The Hummers Day parade in Middletown is centered on political satire on the previous year's big news topics, regardless of the sensitivity of the subject, WTXF-TV reported. The decades-old tradition is open to anyone who shows up.

"There are no meetings, no organization, no group, this is just people enjoying themselves," longtime participant Chuck Sullivan told the news station. "Nothing is off limits."

Photos of the controversial float have been shared thousands of times on social media.

What else was on the float?

The float in question was a trailer with a sign that read, "border detention center."

On the back of the trailer were two cages with a woman standing guard.

A larger one had a grown man inside wearing only underwear. A child wearing a cowboy hat was inside the smaller one. There was also a toy doll inside a white wooden box.

A woman standing on the float was wearing a green jacket with the words, "I really don't care. Do U?" spelled out on the back.

It symbolized the jacket first lady Melania Trump wore when she boarded a plane to visit children at a facility in McAllen, Texas, last summer.

The jacket sent the mainstream media into a frenzy.

Metal bars separated the back portion of the trailer from the front where one woman stood reaching over as if trying to get to her child. A second woman stood behind her holding a child in her arms.

What did opposers say?

Some, including State Sen. Bryan Townsend (D), who saw pictures on social media, believe the float crossed the line because it involved children.

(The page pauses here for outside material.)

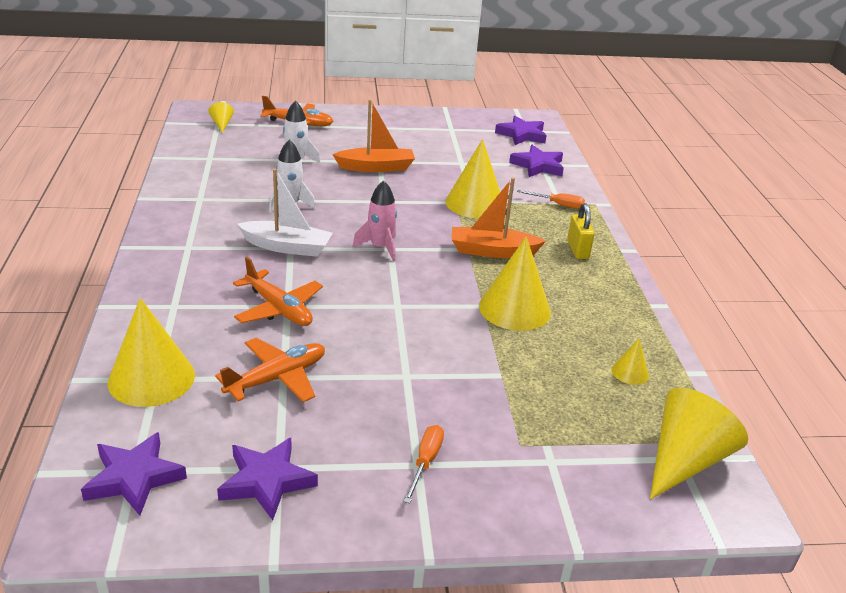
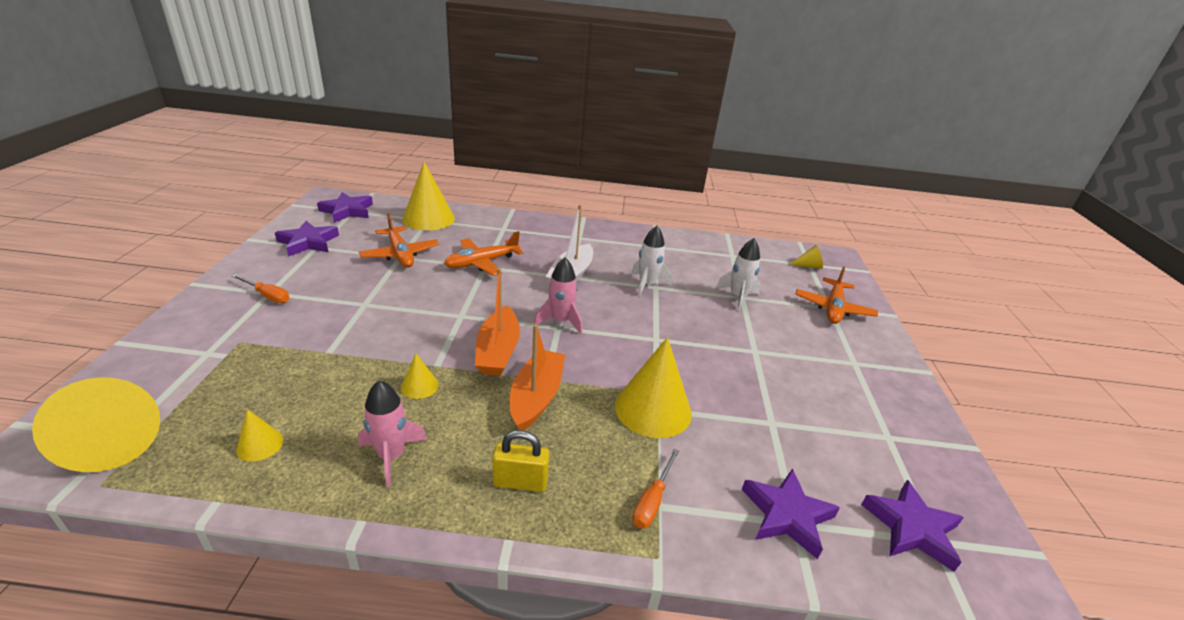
camera: 100 degrees right, 0 degrees up
orange boat [332,99,415,172] -> orange boat moved to [475,268,520,376]
yellow cone [479,236,551,331] -> yellow cone [401,354,439,399], size x0.47
none -> pink rocket [358,380,427,487]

"I would hate for a good-natured parade to go by the wayside, but I also think it's one thing to focus on making fun of adults, it's another thing to make fun of situations involving children, some of whom are dying," Townsend told WTXF. "I think we need to find that balance."

One resident, who has attended the parade in the past, said he's happy he missed it this year.

"I've been there in the past and no problems but to hear that I'm kind of happy I wasn't there, because I would've been pretty upset with that one," Thomas Izzo said. "There's a lot of diversity in Middletown, so for people to think that way it's, I don't know, the whole thing disgusts me."

What did supporters say?

New Castle County Councilman David Carter said political satire would be bad for democracy.

"That would make it easier just to sweep the issues that get highlighted each year under the carpet. That would be bad for democracy, which is not always pretty and not always polite," Carter told the station in an email. "Policy research has shown that exposure to political satire elicits negative emotions, which in turn mobilizes political participation."

Sullivan said past parades have referenced the death of Whitney, the scandal involving Penn State's Jerry Sandusky and Tiger Woods' arrest.

He offered some advice for those who were offended.

"If you've got thin skin don't come to the Hummers," Sullivan said.